> Work to do
Please return, word for word, everything in the post on arctic polar plots from "First of all" down to "by Natural Earth.".

> Excerpt
____
R arctic polar plots

For a project I needed to create an appealing plot of the arctic, showing the location of some field sites. I’ve posted this map on twitter earlier today. Below, I’ll outline a simple routine to recreate this plot, and if need be adjust it to your liking.

First of all I downloaded an appealing background from the Blue Marble dataset as created by NASA. Geotiffs can be downloaded here or by direct download following this link. Alternatively you can download the less realistic and more summary style graphics as produced by Natural Earth.

After downloading the Blue Marble geotiff you trim the data to the lowest latitude you want to plot. Subsequently, I reproject the data to the EPSG 3995 projection (or arctic polar stereographic). All this is done using GDAL. This step could be done using rgdal, but at times this doesn’t play nice. For now I post the command line GDAL code.

UPDATE: the below command line gdal code is not necessary anymore as I call the raster library in R now which works fine in dealing with the reprojection after some fiddling.

gdalwarp -te -180 55 180 90 world.topo.bathy.200407.3x5400x2700.tif tmp.tif
gdalwarp -wo SOURCE_EXTRA=200 -s_srs EPSG:4326 -t_srs EPSG:3995 -dstnodata "255 255 255" tmp.tif blue_marble.tif

The remaining R code ingests this background image and overlays a graticule and some labels. For this I heavily borrowed from the sp map gallery.

# load required libraries
library(sp)
library(maps)
library(rgeos)

# function to slice and dice a map and convert it to an sp() object
maps2sp = function(xlim, ylim, l.out = 100, clip = TRUE) {
  stopifnot(require(maps))
  m = map(xlim = xlim, ylim = ylim, plot = FALSE, fill = TRUE)
  p = rbind(cbind(xlim[1], seq(ylim[1],ylim[2],length.out = l.out)),
            cbind(seq(xlim[1],xlim[2],length.out = l.out),ylim[2]),
            cbind(xlim[2],seq(ylim[2],ylim[1],length.out = l.out)),
            cbind(seq(xlim[2],xlim[1],length.out = l.out),ylim[1]))
  LL = CRS("+init=epsg:4326")
  IDs = sapply(strsplit(m$names, ":"), function(x) x[1])
  stopifnot(require(maptools))
  m = map2SpatialPolygons(m, IDs=IDs, proj4string = LL)
  bb = SpatialPolygons(list(Polygons(list(Polygon(list(p))),"bb")), proj4string = LL)
____
> Dataset content
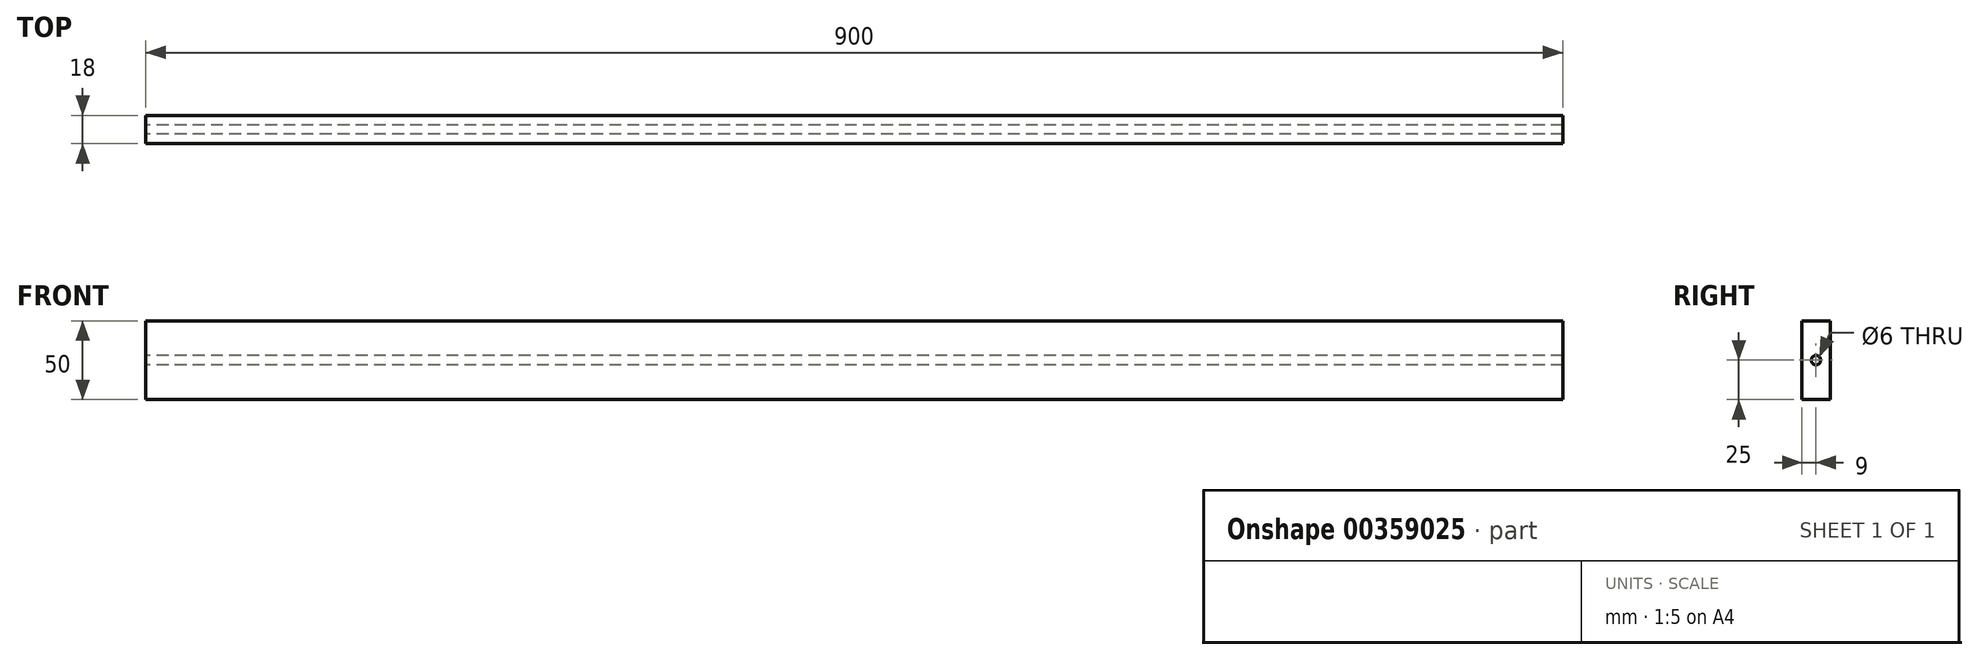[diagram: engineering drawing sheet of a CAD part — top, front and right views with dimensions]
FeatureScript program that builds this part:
____
> Full response
First of all I downloaded an appealing background from the Blue Marble dataset as created by NASA. Geotiffs can be downloaded here or by direct download following this link. Alternatively you can download the less realistic and more summary style graphics as produced by Natural Earth.